ループ10回目の公爵令嬢は王太子に溺愛されています
「ルイーズも、お疲れ様」
微笑み合いながら、どちらからともなく手すり越しに向かい合う。
「魔法院でいろいろあったみたいね。授業が終わって寮に戻ろうとした時、聖魔法のクラスの女子が話をしているのを聞いたわ」
もう知っているのかと驚いたが、話を広めたのがあの三人だと言うなら納得だ。
治療に奮闘している間、ロザンナは彼女たちの姿を一度も見ていない。遠巻きに見ていただけなら、早めの馬車で学園に戻ってきていてもおかしくない。

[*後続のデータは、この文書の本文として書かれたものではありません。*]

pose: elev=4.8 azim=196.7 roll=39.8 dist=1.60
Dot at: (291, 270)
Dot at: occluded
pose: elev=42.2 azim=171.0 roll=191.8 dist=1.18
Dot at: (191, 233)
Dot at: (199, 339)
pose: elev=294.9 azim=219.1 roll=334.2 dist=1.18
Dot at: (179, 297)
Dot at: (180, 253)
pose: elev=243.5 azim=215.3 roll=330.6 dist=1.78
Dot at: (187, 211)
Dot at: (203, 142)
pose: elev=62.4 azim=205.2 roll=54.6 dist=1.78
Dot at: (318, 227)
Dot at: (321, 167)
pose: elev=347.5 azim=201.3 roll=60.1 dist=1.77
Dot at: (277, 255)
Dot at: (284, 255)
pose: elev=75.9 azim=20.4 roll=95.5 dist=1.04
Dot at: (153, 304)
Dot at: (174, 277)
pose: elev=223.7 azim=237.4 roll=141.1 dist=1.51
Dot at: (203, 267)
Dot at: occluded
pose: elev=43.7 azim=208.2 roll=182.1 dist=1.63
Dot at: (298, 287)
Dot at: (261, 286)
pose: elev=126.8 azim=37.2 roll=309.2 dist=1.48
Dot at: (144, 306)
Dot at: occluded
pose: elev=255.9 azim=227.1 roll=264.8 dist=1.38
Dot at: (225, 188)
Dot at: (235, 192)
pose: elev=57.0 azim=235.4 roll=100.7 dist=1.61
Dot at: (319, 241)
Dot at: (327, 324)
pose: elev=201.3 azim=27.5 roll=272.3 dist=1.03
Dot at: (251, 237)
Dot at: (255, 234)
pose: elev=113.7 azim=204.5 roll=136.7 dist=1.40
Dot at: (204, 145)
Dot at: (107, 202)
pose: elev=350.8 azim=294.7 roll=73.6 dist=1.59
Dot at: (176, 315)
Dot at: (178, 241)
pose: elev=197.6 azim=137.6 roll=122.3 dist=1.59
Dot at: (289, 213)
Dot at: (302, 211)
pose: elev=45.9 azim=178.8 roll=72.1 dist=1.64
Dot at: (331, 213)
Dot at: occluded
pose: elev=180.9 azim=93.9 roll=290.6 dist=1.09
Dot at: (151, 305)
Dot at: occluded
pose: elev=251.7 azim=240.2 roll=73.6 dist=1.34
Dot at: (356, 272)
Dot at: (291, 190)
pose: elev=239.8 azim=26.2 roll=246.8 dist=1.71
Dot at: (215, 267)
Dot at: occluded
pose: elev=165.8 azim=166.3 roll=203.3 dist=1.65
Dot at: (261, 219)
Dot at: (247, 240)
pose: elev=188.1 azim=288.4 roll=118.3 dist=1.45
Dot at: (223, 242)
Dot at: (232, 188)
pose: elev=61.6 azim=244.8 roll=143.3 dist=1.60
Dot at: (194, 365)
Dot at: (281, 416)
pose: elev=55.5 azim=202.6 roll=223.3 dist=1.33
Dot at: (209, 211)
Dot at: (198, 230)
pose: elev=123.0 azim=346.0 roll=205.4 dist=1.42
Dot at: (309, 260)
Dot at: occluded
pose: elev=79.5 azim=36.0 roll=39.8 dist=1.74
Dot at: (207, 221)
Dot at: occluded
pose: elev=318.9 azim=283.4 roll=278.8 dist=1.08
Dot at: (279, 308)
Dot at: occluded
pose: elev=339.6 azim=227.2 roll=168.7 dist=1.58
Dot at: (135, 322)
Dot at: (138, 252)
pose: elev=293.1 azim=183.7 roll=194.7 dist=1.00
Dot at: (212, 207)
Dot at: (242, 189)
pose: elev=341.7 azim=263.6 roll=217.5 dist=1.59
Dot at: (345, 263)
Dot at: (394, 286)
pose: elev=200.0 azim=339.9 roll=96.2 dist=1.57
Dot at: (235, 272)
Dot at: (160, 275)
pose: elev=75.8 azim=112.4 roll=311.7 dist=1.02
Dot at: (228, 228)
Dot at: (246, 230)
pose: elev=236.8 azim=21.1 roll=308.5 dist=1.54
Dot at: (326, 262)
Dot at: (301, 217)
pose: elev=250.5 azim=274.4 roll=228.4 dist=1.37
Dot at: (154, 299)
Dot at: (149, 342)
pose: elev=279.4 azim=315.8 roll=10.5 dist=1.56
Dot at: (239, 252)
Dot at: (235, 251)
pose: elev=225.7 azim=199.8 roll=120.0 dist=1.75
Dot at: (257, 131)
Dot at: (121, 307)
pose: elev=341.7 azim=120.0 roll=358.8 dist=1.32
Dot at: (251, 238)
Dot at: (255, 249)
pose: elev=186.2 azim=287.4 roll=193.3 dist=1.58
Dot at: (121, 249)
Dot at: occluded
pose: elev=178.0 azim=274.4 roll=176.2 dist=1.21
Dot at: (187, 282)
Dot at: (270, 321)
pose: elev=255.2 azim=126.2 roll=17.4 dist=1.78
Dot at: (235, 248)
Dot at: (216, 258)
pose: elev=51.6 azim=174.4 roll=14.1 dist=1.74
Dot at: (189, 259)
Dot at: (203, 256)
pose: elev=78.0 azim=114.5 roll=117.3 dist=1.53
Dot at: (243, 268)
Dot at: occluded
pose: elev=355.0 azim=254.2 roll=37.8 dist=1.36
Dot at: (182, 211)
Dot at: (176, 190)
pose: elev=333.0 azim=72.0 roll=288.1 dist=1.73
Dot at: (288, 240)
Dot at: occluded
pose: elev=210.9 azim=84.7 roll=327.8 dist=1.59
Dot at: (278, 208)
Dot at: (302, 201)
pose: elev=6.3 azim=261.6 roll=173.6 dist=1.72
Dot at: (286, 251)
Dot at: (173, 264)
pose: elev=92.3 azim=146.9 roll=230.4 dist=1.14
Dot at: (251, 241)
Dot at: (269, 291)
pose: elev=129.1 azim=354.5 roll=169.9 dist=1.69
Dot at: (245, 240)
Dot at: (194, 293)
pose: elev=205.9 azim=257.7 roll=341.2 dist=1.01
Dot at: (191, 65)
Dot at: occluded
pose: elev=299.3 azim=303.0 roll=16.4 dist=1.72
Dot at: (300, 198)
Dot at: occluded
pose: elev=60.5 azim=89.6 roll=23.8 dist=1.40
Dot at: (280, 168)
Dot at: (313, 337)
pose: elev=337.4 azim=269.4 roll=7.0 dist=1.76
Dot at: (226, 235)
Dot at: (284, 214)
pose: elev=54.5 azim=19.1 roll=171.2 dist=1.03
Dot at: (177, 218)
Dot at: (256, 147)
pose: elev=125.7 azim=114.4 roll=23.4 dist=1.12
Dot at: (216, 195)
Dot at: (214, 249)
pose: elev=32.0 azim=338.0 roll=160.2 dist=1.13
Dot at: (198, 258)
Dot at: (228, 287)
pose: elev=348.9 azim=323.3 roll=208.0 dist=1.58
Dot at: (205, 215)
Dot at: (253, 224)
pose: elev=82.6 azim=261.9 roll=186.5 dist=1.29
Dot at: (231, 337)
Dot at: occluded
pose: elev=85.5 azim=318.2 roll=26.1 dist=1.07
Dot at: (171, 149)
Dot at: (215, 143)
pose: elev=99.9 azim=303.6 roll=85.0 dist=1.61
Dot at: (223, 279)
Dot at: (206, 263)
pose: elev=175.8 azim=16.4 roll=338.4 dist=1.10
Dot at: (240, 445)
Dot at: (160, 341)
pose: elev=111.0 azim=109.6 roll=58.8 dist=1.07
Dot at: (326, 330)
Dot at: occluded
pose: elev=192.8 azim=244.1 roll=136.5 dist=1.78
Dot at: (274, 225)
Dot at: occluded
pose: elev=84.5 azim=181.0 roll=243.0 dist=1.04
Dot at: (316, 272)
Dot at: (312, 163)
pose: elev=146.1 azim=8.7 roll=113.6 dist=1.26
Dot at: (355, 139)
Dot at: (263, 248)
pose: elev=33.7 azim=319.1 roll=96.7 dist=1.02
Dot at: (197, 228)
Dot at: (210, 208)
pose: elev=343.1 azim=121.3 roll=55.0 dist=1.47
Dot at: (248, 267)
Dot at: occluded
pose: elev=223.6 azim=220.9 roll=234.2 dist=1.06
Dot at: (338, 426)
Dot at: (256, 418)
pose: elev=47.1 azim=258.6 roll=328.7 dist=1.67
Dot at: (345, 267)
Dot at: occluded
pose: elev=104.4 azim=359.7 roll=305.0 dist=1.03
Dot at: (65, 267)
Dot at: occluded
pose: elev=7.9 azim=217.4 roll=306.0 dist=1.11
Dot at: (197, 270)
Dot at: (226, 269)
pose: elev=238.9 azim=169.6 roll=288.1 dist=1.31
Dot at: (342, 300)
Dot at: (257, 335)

ルイーズの顔がどことなくムッとしているのに気付いて、ロザンナは苦笑いする。
「彼女たち私のことで何か言っていたでしょう。例えば妃教育だけしていたら良いのに出しゃばって、とか?」
ルイーズは表情を強張らせた。気まずそうに瞳を揺らしてから、こくりと小さく頷く。
「それだけじゃないわ。父親が宰相だから勝手なことをしても咎められないと思っているとか、女神なんて言われて思い上がってるとか。他にもいろいろ言っていたから、ロザンナのこと何も知らないくせにって悔しくなっちゃって、思わず……」
そこでルイーズが平手打ちの仕草を挟み、ロザンナは「まあ」と自分の頬に手を当てる。